:: GIVEN ENTRIES ::
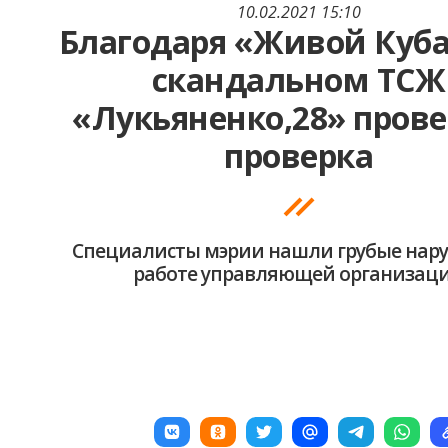
10.02.2021 15:10
Благодаря «Живой Куба
скандальном ТСЖ
«Лукьяненко,28» пров
проверка
Специалисты мэрии нашли грубые нар
работе управляющей организац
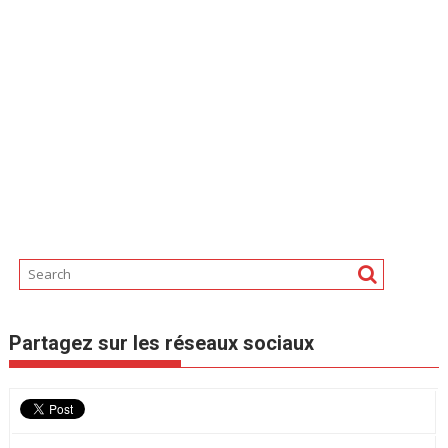
Partagez sur les réseaux sociaux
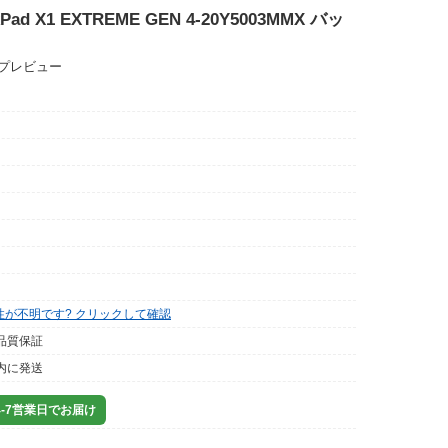
kPad X1 EXTREME GEN 4-20Y5003MMX バッ
ップレビュー
性が不明です? クリックして確認
品質保証
内に発送
-7営業日でお届け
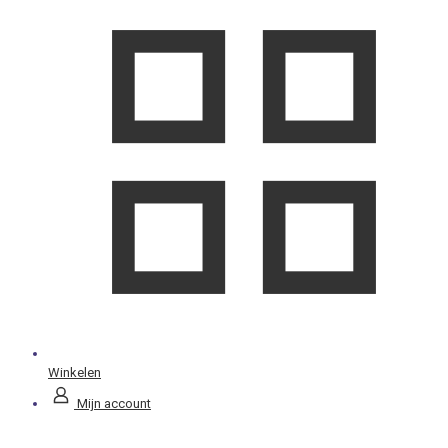
Winkelen
Mijn account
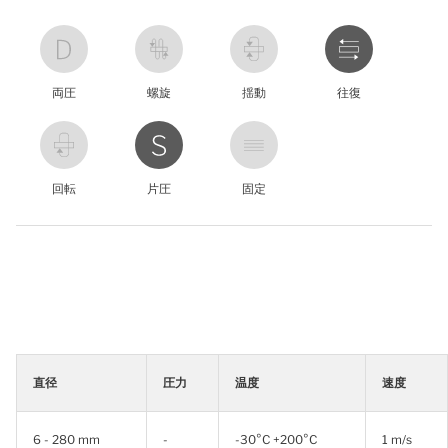
両圧
螺旋
揺動
往復
回転
片圧
固定
直径
圧力
温度
速度
6 - 280 mm
-
-30°C +200°C
1 m/s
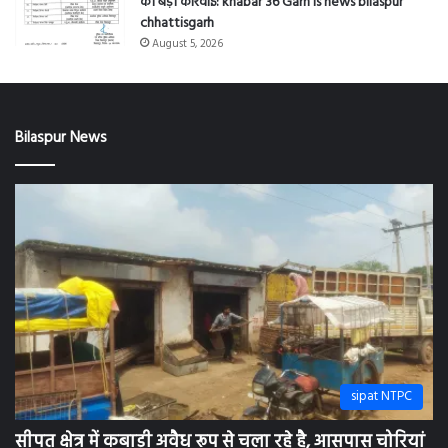
chhattisgarh
August 5, 2026
Bilaspur News
sipat NTPC
सीपत क्षेत्र में कबाड़ी अवैध रूप से चला रहे है, आसपास चोरियां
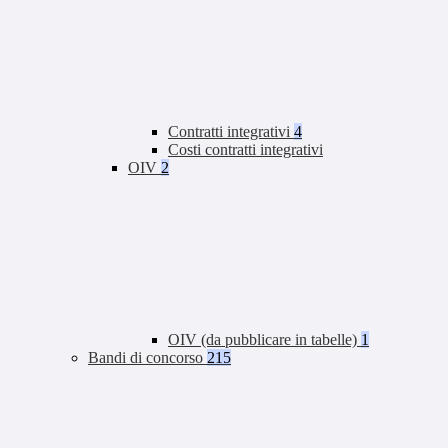
Contratti integrativi
4
Costi contratti integrativi
OIV
2
OIV (da pubblicare in tabelle)
1
Bandi di concorso
215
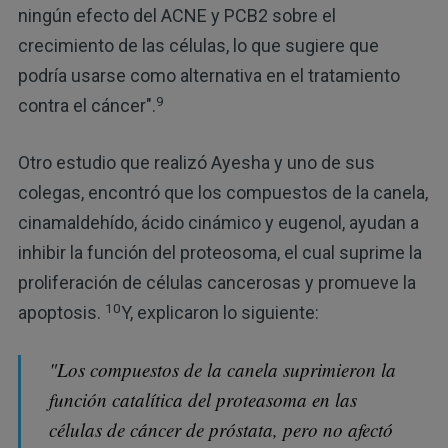
ningún efecto del ACNE y PCB2 sobre el
crecimiento de las células, lo que sugiere que
podría usarse como alternativa en el tratamiento
9
contra el cáncer".
Otro estudio que realizó Ayesha y uno de sus
colegas, encontró que los compuestos de la canela,
cinamaldehído, ácido cinámico y eugenol, ayudan a
inhibir la función del proteosoma, el cual suprime la
proliferación de células cancerosas y promueve la
10
apoptosis.
Y, explicaron lo siguiente:
"Los compuestos de la canela suprimieron la
función catalítica del proteasoma en las
células de cáncer de próstata, pero no afectó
:::
How many lines of the items contain the word "cáncer"? Reply with the number alone.

* ANSWER FOR THIS EXERCISE
2